Il convient de relever avant tout que le commerce intra-africain, dans sa configuration actuelle est un vrai paradoxe. D’un côté, avec 30 millions de km2, le continent détient l’une des superficies les plus étendues de la planète. Sur le plan démographique, il représente 16 % de la population mondiale. De l’autre côté, l’Afrique pèse 3 % du commerce mondial avec un commerce intérieur fortement fragmenté. Il reste un grand pourvoyeur des matières premières pour les pays industrialisés et autres pays émergents. Il subit régulièrement les variations des prix de matières premières. Les exportations du continent sont également à faible valeur ajoutée. En plus des produits de premières nécessités que l’Afrique importe en abondance, sa structure d’importation fait une part belle aux produits manufacturés et d’équipements qu’elle produit en faible quantité.
La ZLECAf ambitionne de faire de l’Afrique l’un de plus grands marchés communs du monde, avec comme objectif la réduction des barrières douanières, la promotion des échanges intra-africains et l’amélioration de sa balance commerciale. Les projections de la Commission Economique de l’Union Africaine y relatives révèlent que la mise en œuvre de la ZLECAf aura entre autres pour effets notamment, le développement des échanges commerciaux intra-africains, attendu à 52,3 %, soit un total de 34,6 milliards d’USD, partant de 17 % actuellement, pour un marché de plus de 1,2 milliards des consommateurs et, de 2,5 milliards en 2050 ; la hausse des salaires réels des travailleurs non qualifiés ; la transformation structurelle et
industrielle de l’Afrique ainsi que la création de chaines de valeurs régionales et continentales, voire mondiales ; la réduction considérable des barrières tarifaires et la suppression des barrières non tarifaires, résultant de la pluralité de CER, et la facilitation des échanges qui en découlent et qui consacrent l’élargissement de marchés pour le commerce des marchandises et des services, avec des externalités positives.

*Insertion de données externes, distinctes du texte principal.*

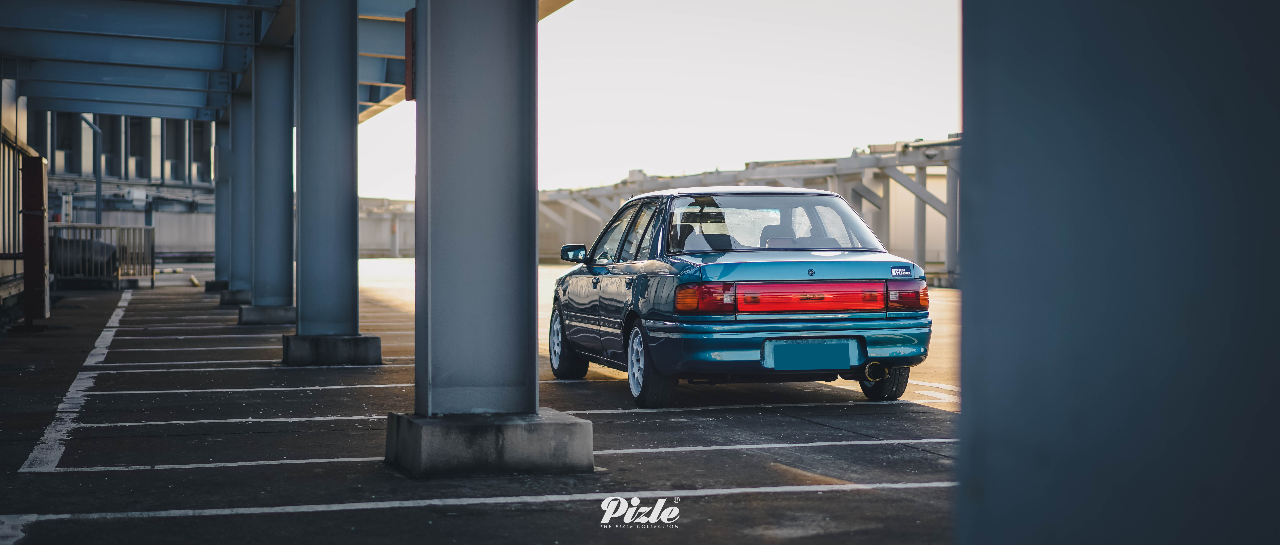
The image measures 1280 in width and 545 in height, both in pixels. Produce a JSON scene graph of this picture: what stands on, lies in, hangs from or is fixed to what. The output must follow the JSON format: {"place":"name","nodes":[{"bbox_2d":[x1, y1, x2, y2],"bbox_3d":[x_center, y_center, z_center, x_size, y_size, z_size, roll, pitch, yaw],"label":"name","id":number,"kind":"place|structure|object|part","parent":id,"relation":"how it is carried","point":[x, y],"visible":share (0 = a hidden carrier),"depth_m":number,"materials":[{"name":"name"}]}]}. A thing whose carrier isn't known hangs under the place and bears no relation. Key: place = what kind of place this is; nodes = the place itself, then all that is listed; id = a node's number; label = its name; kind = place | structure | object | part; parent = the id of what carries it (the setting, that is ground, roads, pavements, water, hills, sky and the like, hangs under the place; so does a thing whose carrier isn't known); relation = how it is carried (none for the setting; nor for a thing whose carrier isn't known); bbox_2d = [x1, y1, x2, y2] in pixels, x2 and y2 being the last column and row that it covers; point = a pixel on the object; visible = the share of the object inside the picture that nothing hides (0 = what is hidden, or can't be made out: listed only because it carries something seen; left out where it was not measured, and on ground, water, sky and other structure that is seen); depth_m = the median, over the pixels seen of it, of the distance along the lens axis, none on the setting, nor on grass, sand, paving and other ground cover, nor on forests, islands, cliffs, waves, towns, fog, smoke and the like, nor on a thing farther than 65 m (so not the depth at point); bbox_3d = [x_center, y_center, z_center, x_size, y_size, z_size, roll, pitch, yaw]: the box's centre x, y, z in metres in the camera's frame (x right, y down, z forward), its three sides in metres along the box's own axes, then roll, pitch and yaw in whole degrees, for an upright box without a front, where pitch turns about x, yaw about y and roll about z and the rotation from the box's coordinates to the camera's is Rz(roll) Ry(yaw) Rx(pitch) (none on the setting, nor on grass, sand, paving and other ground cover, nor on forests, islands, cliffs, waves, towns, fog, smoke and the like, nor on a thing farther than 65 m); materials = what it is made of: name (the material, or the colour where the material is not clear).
{"place":"outdoors","nodes":[
{"label":"outdoors","id":0,"kind":"place"},
{"bbox_2d":[31,111,217,254],"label":"building","id":1,"kind":"structure","parent":0,"point":[181,206],"materials":[{"name":"grey"}]},
{"bbox_2d":[53,111,76,172],"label":"window","id":2,"kind":"structure","parent":1,"relation":"in","point":[65,116],"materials":[{"name":"glass"}]},
{"bbox_2d":[79,114,103,224],"bbox_3d":[-15.689,-2.367,57.720,1.032,4.975,0.946,0,1,-14],"label":"drainpipe","id":3,"kind":"object","parent":1,"relation":"attached to","point":[99,214],"visible":0.67,"depth_m":57.97,"materials":[{"name":"grey metal"}]},
{"bbox_2d":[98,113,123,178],"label":"window","id":4,"kind":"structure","parent":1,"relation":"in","point":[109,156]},
{"bbox_2d":[126,116,148,178],"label":"window","id":5,"kind":"structure","parent":1,"relation":"in","point":[139,124],"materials":[{"name":"glass"}]},
{"bbox_2d":[163,118,186,179],"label":"window","id":6,"kind":"structure","parent":1,"relation":"in","point":[173,168],"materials":[{"name":"glass"}]},
{"bbox_2d":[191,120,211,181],"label":"window","id":7,"kind":"structure","parent":1,"relation":"in","point":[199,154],"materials":[{"name":"glass"}]},
{"bbox_2d":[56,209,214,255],"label":"concrete wall","id":8,"kind":"structure","parent":0,"point":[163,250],"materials":[{"name":"concrete"}]},
{"bbox_2d":[0,0,568,124],"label":"canopy roof","id":9,"kind":"structure","parent":0,"point":[169,114],"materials":[{"name":"blue metal"}]},
{"bbox_2d":[357,198,414,256],"label":"concrete wall","id":10,"kind":"structure","parent":0,"point":[372,244],"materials":[{"name":"concrete"}]},
{"bbox_2d":[0,263,974,544],"label":"parking lot","id":11,"kind":"structure","parent":0,"point":[917,409],"materials":[{"name":"grey asphalt"}]},
{"bbox_2d":[0,81,48,321],"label":"metal fence","id":12,"kind":"structure","parent":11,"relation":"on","point":[0,192],"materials":[{"name":"metal"}]},
{"bbox_2d":[21,155,49,324],"bbox_3d":[-6.331,-0.334,21.184,0.352,1.811,0.554,0,1,-14],"label":"red post","id":13,"kind":"object","parent":11,"relation":"on","point":[41,176],"visible":0.87,"depth_m":21.01,"materials":[{"name":"metal"}]},
{"bbox_2d":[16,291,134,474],"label":"parking line","id":14,"kind":"object","parent":11,"relation":"on","point":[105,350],"visible":0.93,"depth_m":11.46,"materials":[{"name":"white paint"}]},
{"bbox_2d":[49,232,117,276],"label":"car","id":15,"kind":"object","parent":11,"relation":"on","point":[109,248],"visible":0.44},
{"bbox_2d":[49,223,156,287],"bbox_3d":[-10.132,-0.324,37.148,1.691,1.245,2.473,0,1,21],"label":"metal barrier","id":16,"kind":"object","parent":11,"relation":"on","point":[119,228],"visible":0.67,"depth_m":37.11,"materials":[{"name":"metal"}]},
{"bbox_2d":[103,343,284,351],"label":"parking line","id":17,"kind":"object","parent":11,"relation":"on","point":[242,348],"visible":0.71,"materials":[{"name":"white paint"}]},
{"bbox_2d":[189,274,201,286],"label":"wheel stop","id":18,"kind":"object","parent":11,"relation":"on","point":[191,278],"visible":0.92,"depth_m":42.41,"materials":[{"name":"yellow"}]},
{"bbox_2d":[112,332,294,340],"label":"parking line","id":19,"kind":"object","parent":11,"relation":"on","point":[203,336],"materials":[{"name":"white paint"}]},
{"bbox_2d":[204,278,229,291],"bbox_3d":[-6.992,0.252,34.644,0.758,0.364,0.783,0,1,-14],"label":"concrete footing","id":20,"kind":"object","parent":11,"relation":"on","point":[226,282],"visible":0.43,"depth_m":34.28,"materials":[{"name":"grey concrete"}]},
{"bbox_2d":[219,287,252,304],"bbox_3d":[-5.547,0.360,28.672,0.755,0.315,0.779,0,1,-14],"label":"concrete footing","id":21,"kind":"object","parent":11,"relation":"on","point":[240,294],"visible":0.55,"depth_m":28.32,"materials":[{"name":"grey concrete"}]},
{"bbox_2d":[213,112,232,284],"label":"steel column","id":22,"kind":"structure","parent":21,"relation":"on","point":[226,192],"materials":[{"name":"blue metal"}]},
{"bbox_2d":[227,93,252,291],"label":"steel column","id":23,"kind":"structure","parent":21,"relation":"on","point":[242,144],"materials":[{"name":"blue metal"}]},
{"bbox_2d":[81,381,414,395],"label":"parking line","id":24,"kind":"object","parent":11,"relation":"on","point":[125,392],"visible":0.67,"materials":[{"name":"white paint"}]},
{"bbox_2d":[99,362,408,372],"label":"parking line","id":25,"kind":"object","parent":11,"relation":"on","point":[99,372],"visible":0.84,"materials":[{"name":"white paint"}]},
{"bbox_2d":[237,303,296,324],"bbox_3d":[-4.088,0.497,22.688,0.814,0.277,0.835,0,1,-14],"label":"concrete footing","id":26,"kind":"object","parent":11,"relation":"on","point":[280,318],"visible":0.64,"depth_m":22.31,"materials":[{"name":"grey concrete"}]},
{"bbox_2d":[250,44,294,306],"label":"steel column","id":27,"kind":"structure","parent":26,"relation":"on","point":[288,192],"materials":[{"name":"blue metal"}]},
{"bbox_2d":[281,333,382,365],"bbox_3d":[-2.438,0.611,15.807,0.778,0.258,0.819,0,1,-14],"label":"concrete footing","id":28,"kind":"object","parent":11,"relation":"on","point":[350,340],"visible":0.78,"depth_m":15.47,"materials":[{"name":"grey concrete"}]},
{"bbox_2d":[291,0,358,327],"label":"steel column","id":29,"kind":"structure","parent":28,"relation":"on","point":[348,120],"depth_m":15.58,"materials":[{"name":"blue metal"}]},
{"bbox_2d":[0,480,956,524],"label":"parking line","id":30,"kind":"object","parent":11,"relation":"on","point":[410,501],"visible":0.96,"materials":[{"name":"white paint"}]},
{"bbox_2d":[383,409,594,477],"bbox_3d":[-0.662,0.727,8.714,0.825,0.255,0.850,0,1,-14],"label":"concrete base","id":31,"kind":"object","parent":11,"relation":"on","point":[416,424],"visible":0.79,"depth_m":8.38,"materials":[{"name":"grey concrete"}]},
{"bbox_2d":[410,0,536,413],"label":"steel column","id":32,"kind":"structure","parent":31,"relation":"on","point":[467,66],"depth_m":8.12,"materials":[{"name":"grey metal"}]},
{"bbox_2d":[404,8,415,101],"bbox_3d":[-1.090,-1.038,9.857,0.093,0.497,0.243,0,1,-14],"label":"red sign","id":33,"kind":"object","parent":32,"relation":"attached to","point":[406,34],"visible":0.42,"depth_m":9.80,"materials":[{"name":"red"}]},
{"bbox_2d":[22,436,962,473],"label":"parking line","id":34,"kind":"object","parent":11,"relation":"on","point":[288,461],"visible":0.89,"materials":[{"name":"white paint"}]},
{"bbox_2d":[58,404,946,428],"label":"parking line","id":35,"kind":"object","parent":11,"relation":"on","point":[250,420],"visible":0.9,"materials":[{"name":"white paint"}]},
{"bbox_2d":[546,187,932,405],"bbox_3d":[0.519,0.100,13.106,1.707,1.281,4.233,0,1,-14],"label":"car","id":36,"kind":"object","parent":11,"relation":"on","point":[643,296],"visible":0.98,"depth_m":11.91,"materials":[{"name":"blue metal"}]},
{"label":"wheel","id":37,"kind":"part","parent":36,"relation":"part of","materials":[{"name":"black rubber"}]},
{"label":"mirror","id":38,"kind":"part","parent":36,"relation":"part of","materials":[{"name":"black mirror"}]},
{"label":"windows","id":39,"kind":"part","parent":36,"relation":"part of","materials":[{"name":"glass"}]},
{"label":"wheel","id":40,"kind":"part","parent":36,"relation":"part of","materials":[{"name":"black rubber"}]},
{"label":"taillight","id":41,"kind":"part","parent":36,"relation":"part of","materials":[{"name":"red plastic"}]},
{"label":"window","id":42,"kind":"part","parent":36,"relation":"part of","materials":[{"name":"clear glass"}]},
{"label":"bumper","id":43,"kind":"part","parent":36,"relation":"part of","materials":[{"name":"blue plastic"}]},
{"bbox_2d":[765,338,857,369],"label":"license plate","id":44,"kind":"object","parent":36,"relation":"attached to","point":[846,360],"visible":0.98,"depth_m":11.37,"materials":[{"name":"blue"}]},
{"label":"tire","id":45,"kind":"part","parent":36,"relation":"part of","materials":[{"name":"black rubber"}]},
{"label":"taillight","id":46,"kind":"part","parent":36,"relation":"part of","materials":[{"name":"red plastic"}]},
{"bbox_2d":[537,139,959,282],"bbox_3d":[3.445,-1.264,45.541,6.325,2.983,24.623,0,1,-26],"label":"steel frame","id":47,"kind":"object","parent":11,"relation":"on","point":[776,174],"visible":0.4,"depth_m":43.57,"materials":[{"name":"grey metal"}]},
{"bbox_2d":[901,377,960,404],"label":"parking line","id":48,"kind":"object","parent":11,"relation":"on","point":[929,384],"visible":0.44,"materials":[{"name":"white paint"}]},
{"bbox_2d":[954,0,1279,544],"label":"steel column","id":49,"kind":"structure","parent":11,"relation":"on","point":[973,132],"depth_m":2.34,"materials":[{"name":"blue metal"}]},
{"bbox_2d":[353,0,961,198],"label":"sky","id":50,"kind":"structure","parent":0,"point":[619,164],"materials":[{"name":"white"}]}
]}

Selon le récent rapport de la Banque Mondiale de juillet 2020, la Zone de Libre-Echange Continentale Africaine (ZLECAf) représente une véritable occasion de stimuler la croissance, de réduire la pauvreté et d’élargir l’inclusion économique dans cette région. S’il est pleinement mis en œuvre, cet accord commercial pourrait accroitre le revenu régional de 7% (soit 450 milliards de dollars), accélérer l’augmentation de la rémunération des femmes et sortir 30 millions de personnes de l’extrême pauvreté d’ici 2035.
Il sied de noter que l’exposé des motifs de cette loi, l’on retient que l’objectif de la Zone de Libre-Echange Continentale Africaine, (ZLECAF) est celui de faire de l’Afrique le plus grand marché unique au monde, avec comme objectif la réduction des barrières douanières et la promotion des échanges intra-africains, précise l’exposé des motifs de cette loi. Ainsi, la République Démocratique du Congo est appelée à ratifer cet Accord pour en tirer le maximum de proft, en développant une économie nationale compétitive et apte à
capter les opportunités qu’offre ce vaste marché africain. Après son adoption à l’Assemblée nationale, la proposition de loi créant la ZLECAF sera envoyée au niveau du Sénat pour seconde lecture.